Crying for all the Right Reasons

Is your check engine light on? Mine sure was. A few months ago mine clicked on, and stayed on. Thankfully I paid attention to it.

I recognized that something was not right. I was crying. A lot. At work, while driving in the car, when I got home from work, and even in the middle of the night. I would wake up, begin tossing and turning, and the silent tears would start.

"What the heck is wrong with me?" I wondered.  Was I for the first time in my life depressed? Was I going through some kind of mid-life crisis? Was I sick? Or was the new job I had taken on, too much for me?

Why were tears so close to the surface all the time?

I was most concerned about the tears I shed at work. To me they were awkward and a deeper sign of a problem --- they felt like tears of frustration and dissatisfaction, but they came across to others as complaining. It bothered me that I couldn't seem to control them whenever I got passionate about an idea or a situation where I needed help with a  solution. What I thought needed to be done, and what I saw that needed fixing, wasn't as important to others. So not only did it feel like no one was listening, it felt like they thought I was trying to fix things for all the wrong reasons. Like I was being selfish.

I am pretty sure the stomach ache I had constantly was an early form of an ulcer. The ache grew from a sense of misalignment that even I didn't clearly see -- until many months later, after I had time to reflect. All I knew was that I couldn't seem to get away from the stress. And the stress seemed to be felt only by me.

At the time I had no idea that emotion in the workplace is not only normal, but helpful. Generally workplace tears represent anger or frustration at something that isn't right, more than they represent negativity and overall sadness. Check out this video from Anne Kreamer, Author of It's Always Personal: Emotion in the New Workplace.

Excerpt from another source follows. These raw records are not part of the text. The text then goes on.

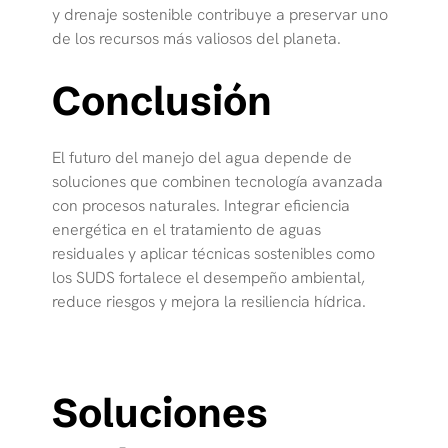
y drenaje sostenible contribuye a preservar uno
de los recursos más valiosos del planeta.
Conclusión
El futuro del manejo del agua depende de
soluciones que combinen tecnología avanzada
con procesos naturales. Integrar eficiencia
energética en el tratamiento de aguas
residuales y aplicar técnicas sostenibles como
los SUDS fortalece el desempeño ambiental,
reduce riesgos y mejora la resiliencia hídrica.
Soluciones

Some interesting things I have since come to learn about emotion in the workplace:

•The person crying is almost always embarrassed and wishes they weren’t crying. •The most professional response is to hand the person crying a box of tissue and continue the conversation. The worst thing you can do is to make a big deal of the tears, or to withdraw from the conversation and stop talking to the person, making them feel worse. •The person crying is often a person who has a lot invested in their work, or who is experiencing something in the workplace that goes against their personal values. It’s very important to listen and to ask a lot of questions to determine the source of the frustration. •Dig a little. The first explanation for the emotion may not be the real one. It might only be the most recent one. •Don’t see tears as weakness or negativity. They are very simply someone's reaction to strong emotions.

It is important for the person doing the crying and the manager (or whomever is observing the tears), to move through the emotion and get to heart of the matter. Too many managers, especially men, feel really uncomfortable and guilty when tears are present. They hurry the tears and attempt to alleviate the distress. What is really needed is to connect deeply with the person crying, and to  listen to what they are truly saying. That will build both trust and respect, and give you a good insight into the things that might be out of balance.

It was only after I made the decision to quit my job that I found this video. And with time and distance, things began to make sense to me.

I was crying for all the right reasons. I was in the wrong job (for me) and no amount of effort was going to fix that. And until I removed myself from the internal stress I was feeling, my tears were going to continue; at work, at home, in the car, in the middle of the night --- everywhere.

If you find yourself crying a lot ( especially at work), it might be time to give your check engine light a look.